§ What you have to do
Please turn the records below into a numbered list, starting at the first line of the records and ending at the line containing "Learn more about the RPC", with both included and blank lines omitted.

§ Recorded data

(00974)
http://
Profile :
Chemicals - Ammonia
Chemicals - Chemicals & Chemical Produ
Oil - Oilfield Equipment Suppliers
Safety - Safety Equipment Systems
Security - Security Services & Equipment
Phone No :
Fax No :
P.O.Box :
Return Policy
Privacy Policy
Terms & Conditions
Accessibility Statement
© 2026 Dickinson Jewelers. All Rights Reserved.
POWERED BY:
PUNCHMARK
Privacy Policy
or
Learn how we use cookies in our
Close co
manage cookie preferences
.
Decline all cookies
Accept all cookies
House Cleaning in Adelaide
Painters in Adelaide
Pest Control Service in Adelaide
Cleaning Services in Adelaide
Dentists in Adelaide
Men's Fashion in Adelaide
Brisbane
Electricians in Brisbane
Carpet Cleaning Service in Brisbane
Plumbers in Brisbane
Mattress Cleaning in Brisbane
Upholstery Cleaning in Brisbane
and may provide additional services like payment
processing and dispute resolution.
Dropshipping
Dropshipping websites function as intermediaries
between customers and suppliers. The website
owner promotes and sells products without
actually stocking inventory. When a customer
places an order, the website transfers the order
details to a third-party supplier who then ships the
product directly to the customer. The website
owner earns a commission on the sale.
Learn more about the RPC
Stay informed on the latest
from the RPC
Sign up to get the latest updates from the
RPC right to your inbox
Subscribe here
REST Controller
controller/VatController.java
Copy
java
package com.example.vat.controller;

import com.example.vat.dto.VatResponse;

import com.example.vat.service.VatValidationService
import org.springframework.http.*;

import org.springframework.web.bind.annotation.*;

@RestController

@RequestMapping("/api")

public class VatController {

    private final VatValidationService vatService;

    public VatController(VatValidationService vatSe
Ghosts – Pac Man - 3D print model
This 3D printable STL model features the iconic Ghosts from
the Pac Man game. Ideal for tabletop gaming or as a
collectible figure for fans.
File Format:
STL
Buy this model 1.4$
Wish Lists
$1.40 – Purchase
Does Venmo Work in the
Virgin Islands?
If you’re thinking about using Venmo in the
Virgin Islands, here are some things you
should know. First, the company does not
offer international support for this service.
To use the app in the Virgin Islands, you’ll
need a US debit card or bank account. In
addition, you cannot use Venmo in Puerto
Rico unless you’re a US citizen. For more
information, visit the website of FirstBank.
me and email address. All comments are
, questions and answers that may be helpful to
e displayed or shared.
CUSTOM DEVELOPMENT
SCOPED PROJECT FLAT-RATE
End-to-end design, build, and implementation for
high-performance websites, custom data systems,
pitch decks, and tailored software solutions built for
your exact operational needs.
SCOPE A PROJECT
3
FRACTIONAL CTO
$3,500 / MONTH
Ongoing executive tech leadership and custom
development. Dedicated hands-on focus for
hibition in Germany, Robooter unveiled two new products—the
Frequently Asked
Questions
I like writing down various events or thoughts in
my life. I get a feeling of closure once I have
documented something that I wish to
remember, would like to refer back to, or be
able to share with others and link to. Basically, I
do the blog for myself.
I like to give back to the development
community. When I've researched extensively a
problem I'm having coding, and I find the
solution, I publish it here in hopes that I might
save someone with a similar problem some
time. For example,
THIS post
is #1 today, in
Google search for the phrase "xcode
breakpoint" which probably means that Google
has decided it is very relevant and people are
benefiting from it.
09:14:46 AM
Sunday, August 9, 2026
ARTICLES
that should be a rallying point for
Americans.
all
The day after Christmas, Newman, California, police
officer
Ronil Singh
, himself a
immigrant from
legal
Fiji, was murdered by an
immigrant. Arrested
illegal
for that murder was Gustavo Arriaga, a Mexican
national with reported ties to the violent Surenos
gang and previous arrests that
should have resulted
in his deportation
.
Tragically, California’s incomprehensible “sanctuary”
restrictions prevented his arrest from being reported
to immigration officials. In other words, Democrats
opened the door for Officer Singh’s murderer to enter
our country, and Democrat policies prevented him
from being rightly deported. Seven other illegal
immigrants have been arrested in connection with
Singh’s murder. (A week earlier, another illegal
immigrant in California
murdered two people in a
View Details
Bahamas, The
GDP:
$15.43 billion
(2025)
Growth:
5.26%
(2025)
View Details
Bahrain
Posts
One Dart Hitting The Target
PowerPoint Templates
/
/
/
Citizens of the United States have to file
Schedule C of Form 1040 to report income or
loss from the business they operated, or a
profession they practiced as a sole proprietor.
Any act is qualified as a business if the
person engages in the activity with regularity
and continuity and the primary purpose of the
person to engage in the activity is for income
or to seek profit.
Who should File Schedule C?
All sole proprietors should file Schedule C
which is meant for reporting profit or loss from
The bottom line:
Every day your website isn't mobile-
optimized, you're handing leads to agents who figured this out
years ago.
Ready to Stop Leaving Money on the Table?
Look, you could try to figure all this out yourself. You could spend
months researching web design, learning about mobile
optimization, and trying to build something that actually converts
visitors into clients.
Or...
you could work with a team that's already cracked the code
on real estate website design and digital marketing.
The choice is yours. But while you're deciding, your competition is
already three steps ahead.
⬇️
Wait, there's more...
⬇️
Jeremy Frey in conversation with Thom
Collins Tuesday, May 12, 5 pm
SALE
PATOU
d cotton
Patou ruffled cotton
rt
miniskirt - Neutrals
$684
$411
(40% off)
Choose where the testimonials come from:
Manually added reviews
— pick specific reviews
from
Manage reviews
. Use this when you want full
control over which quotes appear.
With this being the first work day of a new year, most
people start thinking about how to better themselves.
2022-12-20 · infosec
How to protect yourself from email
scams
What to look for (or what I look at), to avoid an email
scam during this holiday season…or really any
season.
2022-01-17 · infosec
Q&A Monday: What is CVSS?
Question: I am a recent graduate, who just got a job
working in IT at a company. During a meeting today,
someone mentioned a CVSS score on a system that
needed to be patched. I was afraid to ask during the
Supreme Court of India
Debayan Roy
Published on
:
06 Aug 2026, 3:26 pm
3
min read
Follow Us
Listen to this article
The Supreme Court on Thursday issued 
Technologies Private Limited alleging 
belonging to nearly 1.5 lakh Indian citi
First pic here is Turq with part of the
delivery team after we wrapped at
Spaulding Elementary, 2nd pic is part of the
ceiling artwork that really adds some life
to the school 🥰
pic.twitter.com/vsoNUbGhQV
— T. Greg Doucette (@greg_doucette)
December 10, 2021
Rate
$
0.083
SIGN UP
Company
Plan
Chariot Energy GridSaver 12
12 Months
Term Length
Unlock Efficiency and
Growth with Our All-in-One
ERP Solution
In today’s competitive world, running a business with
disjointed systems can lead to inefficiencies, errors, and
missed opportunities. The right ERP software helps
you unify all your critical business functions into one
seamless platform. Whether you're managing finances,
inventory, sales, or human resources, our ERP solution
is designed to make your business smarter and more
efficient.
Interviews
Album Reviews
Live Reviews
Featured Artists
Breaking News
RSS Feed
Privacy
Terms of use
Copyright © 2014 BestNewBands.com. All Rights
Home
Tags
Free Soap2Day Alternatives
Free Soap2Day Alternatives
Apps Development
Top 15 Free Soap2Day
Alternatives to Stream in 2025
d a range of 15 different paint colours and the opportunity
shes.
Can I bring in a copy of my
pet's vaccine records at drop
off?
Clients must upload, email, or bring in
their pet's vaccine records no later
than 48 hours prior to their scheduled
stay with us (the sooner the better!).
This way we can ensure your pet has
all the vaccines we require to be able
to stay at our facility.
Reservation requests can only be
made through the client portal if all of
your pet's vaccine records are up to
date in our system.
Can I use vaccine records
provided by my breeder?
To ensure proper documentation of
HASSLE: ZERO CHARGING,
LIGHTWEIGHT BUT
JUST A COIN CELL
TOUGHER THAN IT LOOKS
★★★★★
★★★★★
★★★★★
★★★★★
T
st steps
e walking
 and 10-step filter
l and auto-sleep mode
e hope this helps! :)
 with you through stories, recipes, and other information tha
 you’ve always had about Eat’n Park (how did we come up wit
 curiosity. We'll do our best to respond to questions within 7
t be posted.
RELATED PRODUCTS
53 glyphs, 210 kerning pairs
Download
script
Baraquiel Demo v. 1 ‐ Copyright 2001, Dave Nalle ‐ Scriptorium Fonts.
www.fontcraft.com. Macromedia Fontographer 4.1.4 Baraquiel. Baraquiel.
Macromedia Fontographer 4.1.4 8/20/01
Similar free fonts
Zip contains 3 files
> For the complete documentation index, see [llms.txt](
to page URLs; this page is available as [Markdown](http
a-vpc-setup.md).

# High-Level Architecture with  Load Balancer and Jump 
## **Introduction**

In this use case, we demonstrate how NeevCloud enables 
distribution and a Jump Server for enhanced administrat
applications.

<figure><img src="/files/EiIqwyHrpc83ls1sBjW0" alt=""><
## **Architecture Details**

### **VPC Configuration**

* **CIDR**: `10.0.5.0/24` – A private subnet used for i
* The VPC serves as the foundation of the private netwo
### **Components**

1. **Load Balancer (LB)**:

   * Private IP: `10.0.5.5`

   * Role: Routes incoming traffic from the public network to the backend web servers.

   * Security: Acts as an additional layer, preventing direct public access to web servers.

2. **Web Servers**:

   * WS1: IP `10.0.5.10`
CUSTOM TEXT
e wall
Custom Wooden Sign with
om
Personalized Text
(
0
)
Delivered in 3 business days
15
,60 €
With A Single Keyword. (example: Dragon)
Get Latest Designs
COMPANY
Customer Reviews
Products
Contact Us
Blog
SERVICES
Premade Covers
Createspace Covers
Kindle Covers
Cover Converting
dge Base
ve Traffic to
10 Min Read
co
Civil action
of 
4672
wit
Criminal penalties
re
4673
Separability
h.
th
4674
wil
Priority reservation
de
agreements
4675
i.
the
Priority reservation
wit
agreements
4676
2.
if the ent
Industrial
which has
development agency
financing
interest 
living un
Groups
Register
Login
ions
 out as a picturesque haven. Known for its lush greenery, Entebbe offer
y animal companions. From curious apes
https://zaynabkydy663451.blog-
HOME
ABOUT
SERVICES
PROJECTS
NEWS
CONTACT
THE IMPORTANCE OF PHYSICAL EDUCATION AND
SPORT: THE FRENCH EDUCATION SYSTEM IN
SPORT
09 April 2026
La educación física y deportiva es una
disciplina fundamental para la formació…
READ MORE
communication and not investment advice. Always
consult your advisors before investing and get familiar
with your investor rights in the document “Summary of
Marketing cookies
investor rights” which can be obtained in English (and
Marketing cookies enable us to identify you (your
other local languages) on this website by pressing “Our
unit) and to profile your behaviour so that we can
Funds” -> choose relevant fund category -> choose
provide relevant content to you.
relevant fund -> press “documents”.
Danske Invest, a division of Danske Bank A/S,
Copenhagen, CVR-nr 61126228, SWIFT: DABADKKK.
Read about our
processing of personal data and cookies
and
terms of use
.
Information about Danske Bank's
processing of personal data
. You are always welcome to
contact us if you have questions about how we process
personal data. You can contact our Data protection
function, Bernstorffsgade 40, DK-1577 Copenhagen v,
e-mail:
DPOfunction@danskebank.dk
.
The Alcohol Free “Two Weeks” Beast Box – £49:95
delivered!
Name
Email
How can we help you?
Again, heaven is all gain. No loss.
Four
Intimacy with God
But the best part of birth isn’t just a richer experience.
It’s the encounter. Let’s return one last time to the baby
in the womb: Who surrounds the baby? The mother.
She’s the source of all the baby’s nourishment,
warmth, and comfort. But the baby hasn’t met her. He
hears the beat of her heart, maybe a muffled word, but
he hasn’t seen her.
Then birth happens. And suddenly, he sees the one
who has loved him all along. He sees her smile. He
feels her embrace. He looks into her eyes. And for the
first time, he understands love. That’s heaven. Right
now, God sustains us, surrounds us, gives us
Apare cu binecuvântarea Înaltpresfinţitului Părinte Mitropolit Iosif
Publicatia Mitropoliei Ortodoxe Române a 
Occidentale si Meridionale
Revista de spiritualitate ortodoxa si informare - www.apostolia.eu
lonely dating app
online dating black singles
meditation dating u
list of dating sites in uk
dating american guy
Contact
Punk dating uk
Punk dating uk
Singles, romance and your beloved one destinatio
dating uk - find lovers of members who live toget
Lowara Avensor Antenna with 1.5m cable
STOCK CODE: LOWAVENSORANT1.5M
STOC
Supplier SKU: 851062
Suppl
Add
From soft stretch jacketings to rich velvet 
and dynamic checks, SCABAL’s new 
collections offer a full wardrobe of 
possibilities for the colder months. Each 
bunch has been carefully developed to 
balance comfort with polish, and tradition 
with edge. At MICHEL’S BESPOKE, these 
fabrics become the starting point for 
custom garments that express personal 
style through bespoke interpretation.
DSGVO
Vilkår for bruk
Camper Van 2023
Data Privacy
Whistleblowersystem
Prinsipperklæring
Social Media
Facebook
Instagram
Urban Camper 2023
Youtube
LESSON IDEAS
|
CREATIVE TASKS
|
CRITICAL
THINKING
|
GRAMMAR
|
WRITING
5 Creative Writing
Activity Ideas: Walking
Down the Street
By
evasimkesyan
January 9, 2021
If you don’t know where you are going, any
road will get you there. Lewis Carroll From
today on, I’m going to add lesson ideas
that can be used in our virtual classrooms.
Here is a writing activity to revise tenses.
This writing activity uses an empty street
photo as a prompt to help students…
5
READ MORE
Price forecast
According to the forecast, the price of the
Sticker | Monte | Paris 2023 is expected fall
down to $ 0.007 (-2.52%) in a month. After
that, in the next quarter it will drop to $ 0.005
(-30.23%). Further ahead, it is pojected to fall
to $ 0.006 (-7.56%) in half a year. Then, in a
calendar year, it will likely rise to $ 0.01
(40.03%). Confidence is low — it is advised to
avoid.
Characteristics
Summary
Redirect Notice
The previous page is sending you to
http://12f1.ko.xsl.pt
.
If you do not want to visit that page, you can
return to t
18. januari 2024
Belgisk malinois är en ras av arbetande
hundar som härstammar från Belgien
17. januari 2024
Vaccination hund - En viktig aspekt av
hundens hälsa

§ Exercise result
1. (00974)
2. http://
3. Profile :
4. Chemicals - Ammonia
5. Chemicals - Chemicals & Chemical Produ
6. Oil - Oilfield Equipment Suppliers
7. Safety - Safety Equipment Systems
8. Security - Security Services & Equipment
9. Phone No :
10. Fax No :
11. P.O.Box :
12. Return Policy
13. Privacy Policy
14. Terms & Conditions
15. Accessibility Statement
16. © 2026 Dickinson Jewelers. All Rights Reserved.
17. POWERED BY:
18. PUNCHMARK
19. Privacy Policy
20. or
21. Learn how we use cookies in our
22. Close co
23. manage cookie preferences
24. .
25. Decline all cookies
26. Accept all cookies
27. House Cleaning in Adelaide
28. Painters in Adelaide
29. Pest Control Service in Adelaide
30. Cleaning Services in Adelaide
31. Dentists in Adelaide
32. Men's Fashion in Adelaide
33. Brisbane
34. Electricians in Brisbane
35. Carpet Cleaning Service in Brisbane
36. Plumbers in Brisbane
37. Mattress Cleaning in Brisbane
38. Upholstery Cleaning in Brisbane
39. and may provide additional services like payment
40. processing and dispute resolution.
41. Dropshipping
42. Dropshipping websites function as intermediaries
43. between customers and suppliers. The website
44. owner promotes and sells products without
45. actually stocking inventory. When a customer
46. places an order, the website transfers the order
47. details to a third-party supplier who then ships the
48. product directly to the customer. The website
49. owner earns a commission on the sale.
50. Learn more about the RPC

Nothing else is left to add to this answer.